Stupid (or, perhaps, thought-provoking) question of the day

“Scholars” and students at Sapienza University of Rome have so vociferously objected to the Pope speaking there because they disagree with the fact that, 20 years ago, he gave a speech that seemed to support the medieval Church’s silencing of Galileo that the Pope has felt compelled to cancel. The WSJ has the matter just right:

The censoring scholars apparently failed to appreciate the irony that, in preventing the pope from speaking, they were doing to him what the Church once did to Galileo, stifling free speech and intellectual inquiry.

In other words, as do the WSJ editors, I think the University’s conduct is antithetical to free speech and an embarrassment to any institution of learning.

Having said that, I also thought it was appalling that Columbia invited Ahmadinejad to speak there. One could argue that my position in that regard is no better than the behavior on display at Sapienza, as it tries to shut down the Pope. “Let the man speak” should apply to one, as well as the other, right?
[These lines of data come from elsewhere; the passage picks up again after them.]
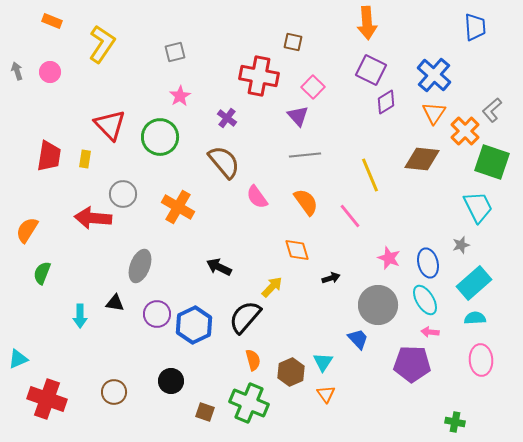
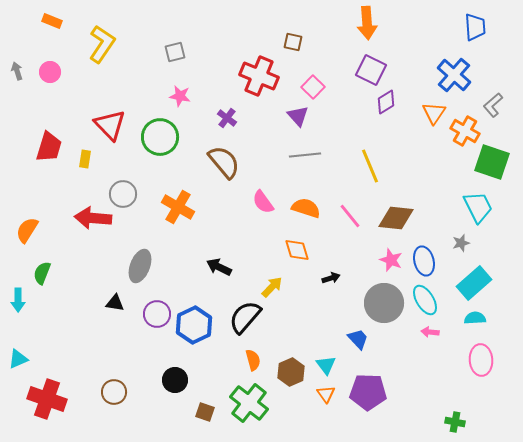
blue cross at (434, 75): moved 20 px right
red cross at (259, 76): rotated 12 degrees clockwise
pink star at (180, 96): rotated 30 degrees counterclockwise
gray L-shape at (492, 110): moved 1 px right, 5 px up
orange cross at (465, 131): rotated 16 degrees counterclockwise
red trapezoid at (49, 156): moved 9 px up; rotated 8 degrees clockwise
brown diamond at (422, 159): moved 26 px left, 59 px down
yellow line at (370, 175): moved 9 px up
pink semicircle at (257, 197): moved 6 px right, 5 px down
orange semicircle at (306, 202): moved 6 px down; rotated 36 degrees counterclockwise
gray star at (461, 245): moved 2 px up
pink star at (389, 258): moved 2 px right, 2 px down
blue ellipse at (428, 263): moved 4 px left, 2 px up
gray circle at (378, 305): moved 6 px right, 2 px up
cyan arrow at (80, 316): moved 62 px left, 16 px up
cyan triangle at (323, 362): moved 3 px right, 3 px down; rotated 10 degrees counterclockwise
purple pentagon at (412, 364): moved 44 px left, 28 px down
black circle at (171, 381): moved 4 px right, 1 px up
green cross at (249, 403): rotated 15 degrees clockwise
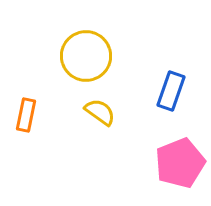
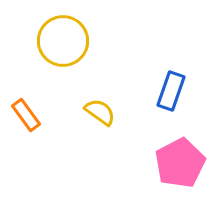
yellow circle: moved 23 px left, 15 px up
orange rectangle: rotated 48 degrees counterclockwise
pink pentagon: rotated 6 degrees counterclockwise
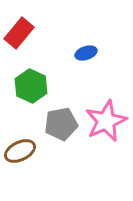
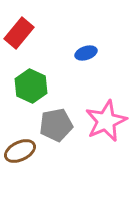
gray pentagon: moved 5 px left, 1 px down
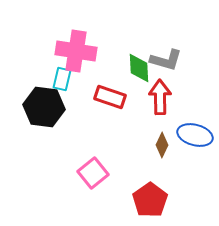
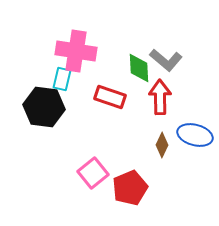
gray L-shape: rotated 24 degrees clockwise
red pentagon: moved 20 px left, 12 px up; rotated 12 degrees clockwise
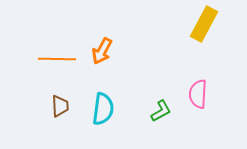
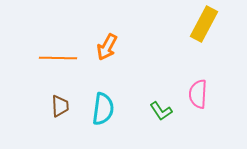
orange arrow: moved 5 px right, 4 px up
orange line: moved 1 px right, 1 px up
green L-shape: rotated 85 degrees clockwise
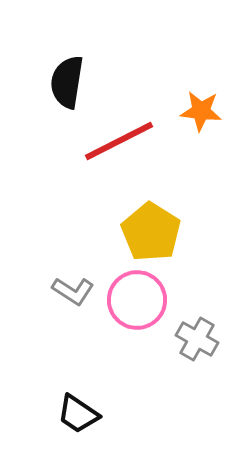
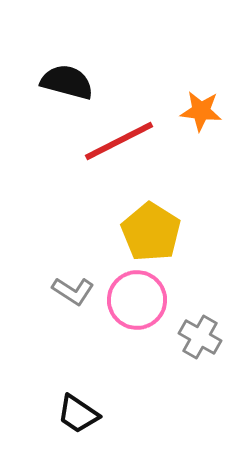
black semicircle: rotated 96 degrees clockwise
gray cross: moved 3 px right, 2 px up
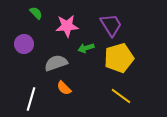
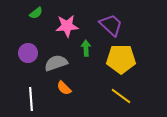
green semicircle: rotated 96 degrees clockwise
purple trapezoid: rotated 15 degrees counterclockwise
purple circle: moved 4 px right, 9 px down
green arrow: rotated 105 degrees clockwise
yellow pentagon: moved 2 px right, 1 px down; rotated 16 degrees clockwise
white line: rotated 20 degrees counterclockwise
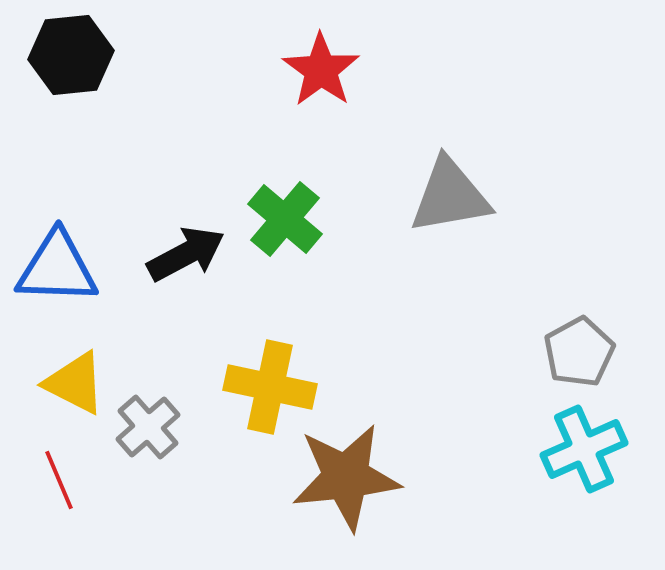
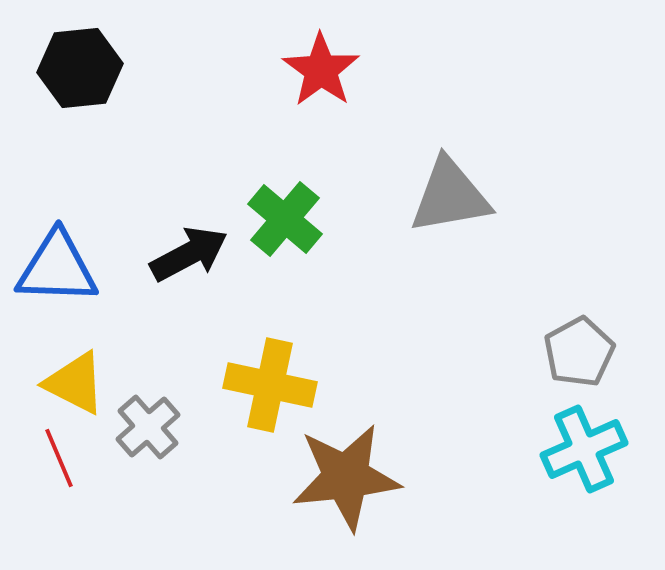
black hexagon: moved 9 px right, 13 px down
black arrow: moved 3 px right
yellow cross: moved 2 px up
red line: moved 22 px up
But I do think that there is a difference between someone who lacks temporal power and who is speaking about the world of ideas — and who is being pilloried for acts his institution took hundreds of years ago — and someone who heads a government that advocates genocide, the torture and murder of gays and nonconforming women, and the complete stifling of any free speech (and the use of torture and murder to achieve those ends). In other words, I think that Ahmadinejad, by doing what he does, especially stifling all dissent and demanding genocide, has forfeited his right to use America’s speech institutions as a forum to explain, lie about, white wash or do anything else to advance his ideas, atittudes, positions or conduct.

What do you all think? Why are we justified in castigating one situation in which speech is being denied, yet demanding the denial of speech in a different situation?

UPDATE:  Thanks to all who noted that the University didn’t cancel the Pope; he canceled the appearance himself after a threatened boycott.   That error is typical for what happens when I try to blog in the minutes before going to the bus stop to meet the kids.  My apologies and, as you’ve seen, I’ve corrected the post.